It's Simpler Than You Think. It's More Complex Than You Think

Posted in networking - Friday, August 29, 2014

I’ve been doing web development for a pretty long time, but just over the last few years I’ve come to really appreciate the fundamentals of HTTP, what’s going on under the hood when I’m building web applications. There are two sides of this. The first is that HTTP is in one sense a very simple protocol. It’s just little text messages going back and forth between your browser and the web server. Whether I’m using Node or Django or some huge WSDL-driven Java XML-Beans monstrosity, what it’s doing isn’t rocket science; it’s just taking care of a bunch of tedious, nit-picky bookkeeping that I don’t want to be bothered with. If I really wanted to, I could just type the messages myself (and we’ll get to that in a minute).

The practical upside of that is that you can use really simple tools to debug big, hairy, complex web applications. A few years ago, I was working in one of those Big Web Services systems with WSDL files and auto-generated Java code and layers and layers of middleware. We’d get some kind of error at the front end, and it’d be really hard to tell which piece had broken. So I ended up writing a bunch of really simple shell scripts to test the web services in isolation. I’d spackle together something using curl, grep, and sed that built up and picked apart the messages as text, without dragging in all that mess of Java code.

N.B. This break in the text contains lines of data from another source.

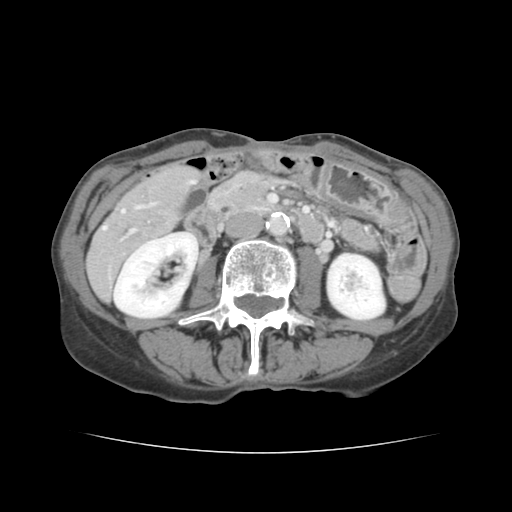
Contrast-enhanced abdominal CT, one axial slice. Slice 44 of 136 in the series (ordered by position). Intravenous contrast given. Soft-tissue window (W 400 / L 40 HU). 2.5 mm slice thickness. 512 × 512 image matrix. From the clinical record (not read from this slice): patient: male, age 67 years at operation; diagnosis: colorectal cancer liver metastases, imaged before liver resection; multiple liver metastases: yes; largest metastasis: 3 cm; disease in both lobes: no.
Structures marked on this image (outlined manually by an expert reader):
- hepatic veins: bounding box [x1, y1, x2, y2] px = [103, 181, 194, 230]
- liver: [89, 166, 199, 297]
- planned liver remnant (the part of the liver to remain after resection): [175, 167, 197, 185]
- portal vein (with intrahepatic branches): [131, 229, 135, 232]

The flip side is that HTTP is actually a richer protocol than I’d realized. There’s a lot I didn’t know about it until I started building RESTful web services and trying to understand the “right” way to do it. There’s all this stuff you can do with status codes and headers that I’d been re-implementing at the application level.

To take a recent example, I’ve been working on a web service that talks to other web services. Someone would make a call to us, we’d call the back-end services, they’d time out or barf up some sort of error, and we’d pass back a 500 error to our client. They’d see it and email us asking what was wrong with our service. It’d be nice to let them know it’s not our fault and that they should pester the back-end systems people instead. We could send back a message body that says something like, “Back-end systems failure. Original error message follows,” but it turns out we can say that just by returning a different status code. Not only is there a 502 status code, which means that a back-end system failed, but there’s also a 504, which means that we timed out trying to contact it. That tells our client that they can try again in a little while and the request might go through.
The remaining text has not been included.